Chart analysis data
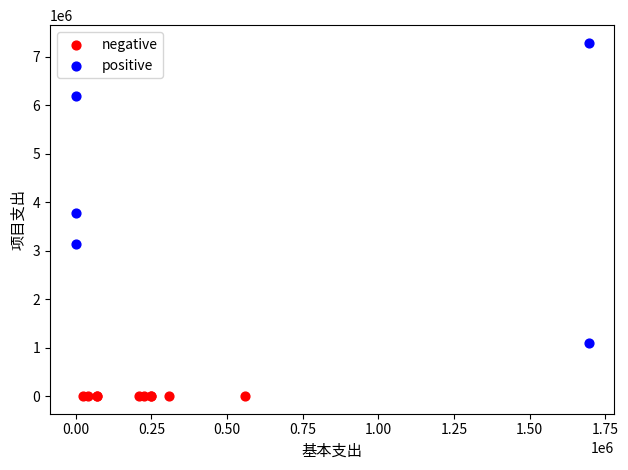

Which series reaches the maximum Y coordinate?

positive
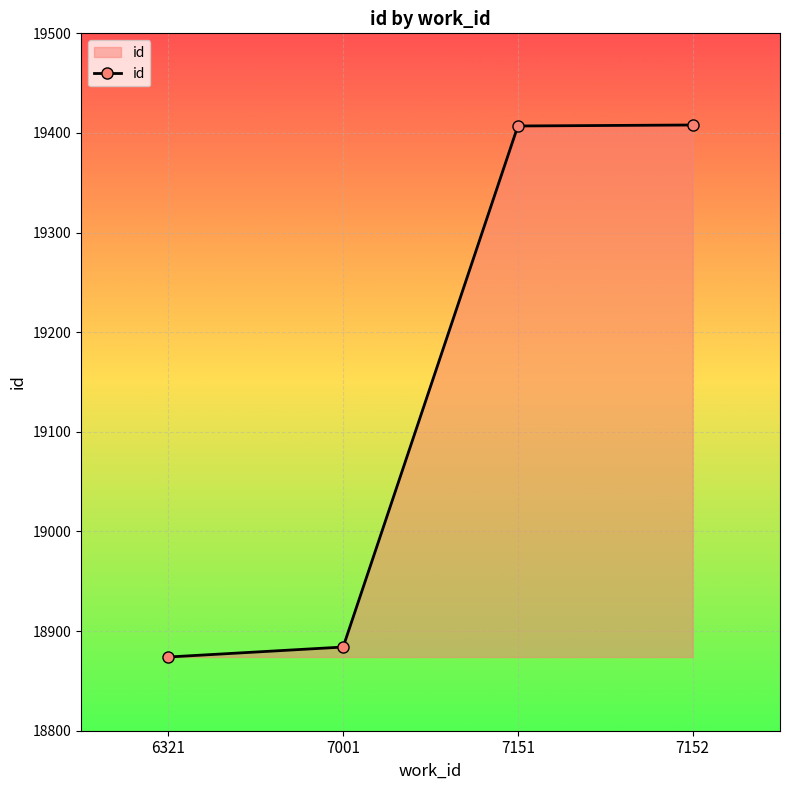

What is the value of the 4th point from the left?

19408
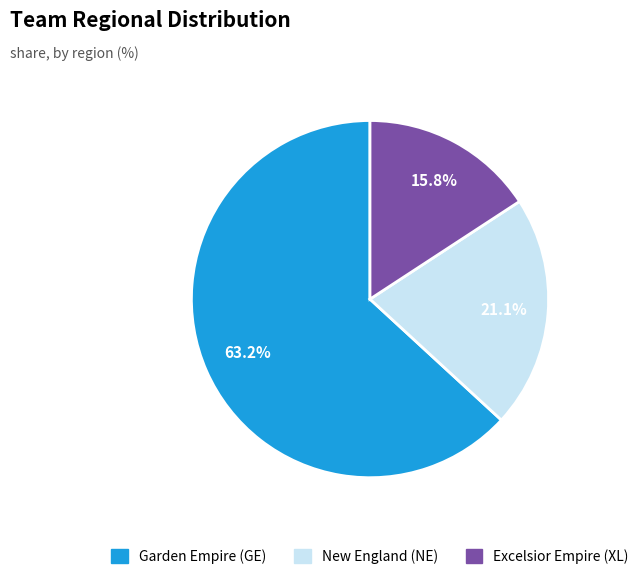

True or false: Garden Empire (GE) accounts for 63% of the total.

True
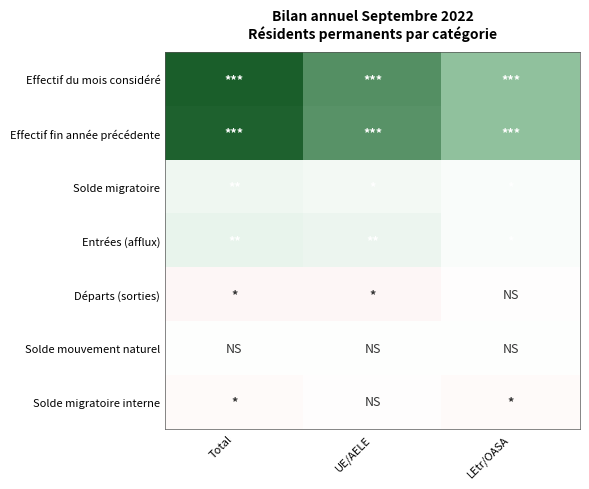

Reading right to left, transcribe all the data shown in this chart.

Effectif du mois considéré: LEtr/OASA=621	UE/AELE=1256	Total=1877
Effectif fin année précédente: LEtr/OASA=619	UE/AELE=1210	Total=1829
Solde migratoire: LEtr/OASA=18	UE/AELE=45	Total=63
Entrées (afflux): LEtr/OASA=24	UE/AELE=78	Total=102
Départs (sorties): LEtr/OASA=-5	UE/AELE=-35	Total=-40
Solde mouvement naturel: LEtr/OASA=4	UE/AELE=5	Total=9
Solde migratoire interne: LEtr/OASA=-19	UE/AELE=-6	Total=-25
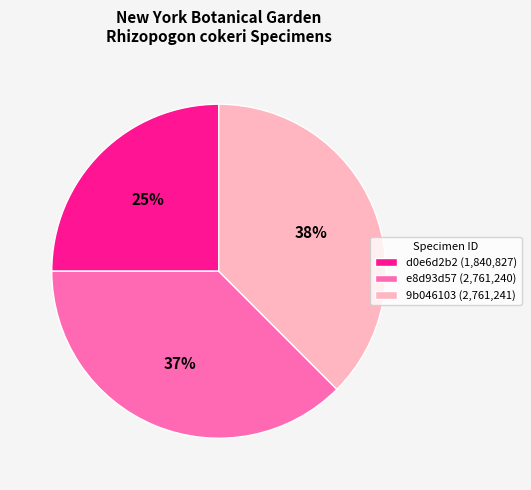

Which slice is the smallest?

d0e6d2b2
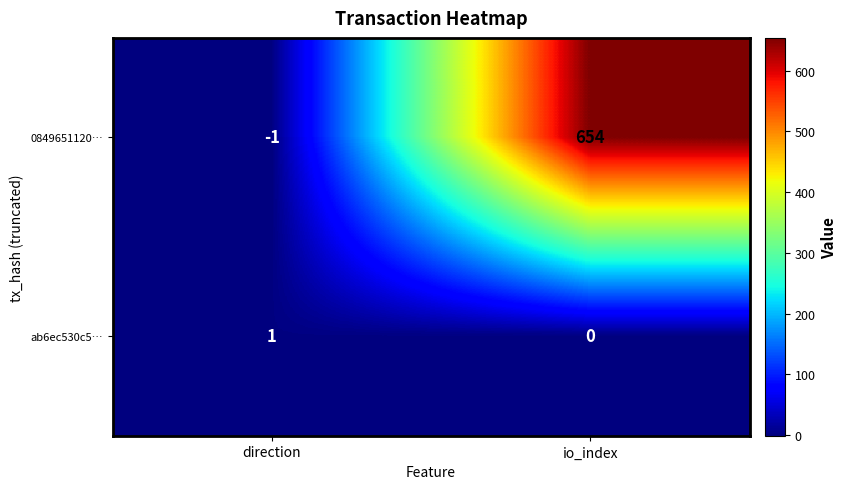

Which series has the largest total across all categories?

0849651120…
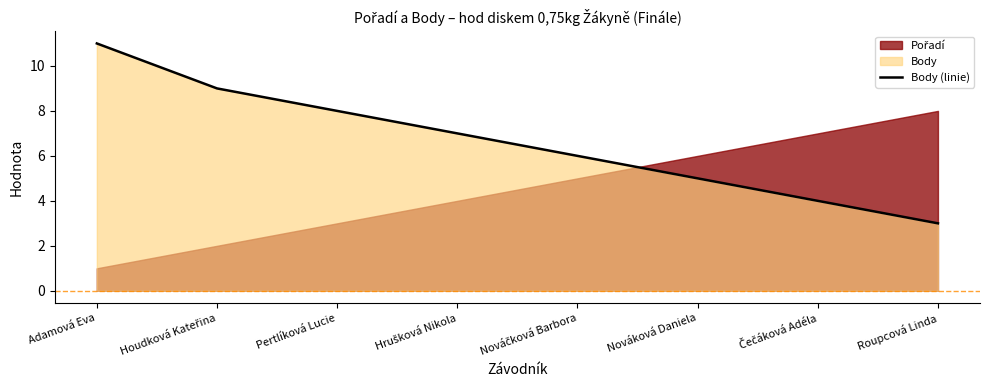

How many lines are shown in the chart?

1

Description of the task:
Render all the rows above as a numbered list, omitting blank lines and leaving out the pictures.

Written response:
1. Which series reaches the maximum Y coordinate?
2. positive
3. What is the value of the 4th point from the left?
4. 19408
5. True or false: Garden Empire (GE) accounts for 63% of the total.
6. True
7. Reading right to left, transcribe all the data shown in this chart.
8. Effectif du mois considéré: LEtr/OASA=621	UE/AELE=1256	Total=1877
9. Effectif fin année précédente: LEtr/OASA=619	UE/AELE=1210	Total=1829
10. Solde migratoire: LEtr/OASA=18	UE/AELE=45	Total=63
11. Entrées (afflux): LEtr/OASA=24	UE/AELE=78	Total=102
12. Départs (sorties): LEtr/OASA=-5	UE/AELE=-35	Total=-40
13. Solde mouvement naturel: LEtr/OASA=4	UE/AELE=5	Total=9
14. Solde migratoire interne: LEtr/OASA=-19	UE/AELE=-6	Total=-25
15. Which slice is the smallest?
16. d0e6d2b2
17. Which series has the largest total across all categories?
18. 0849651120…
19. How many lines are shown in the chart?
20. 1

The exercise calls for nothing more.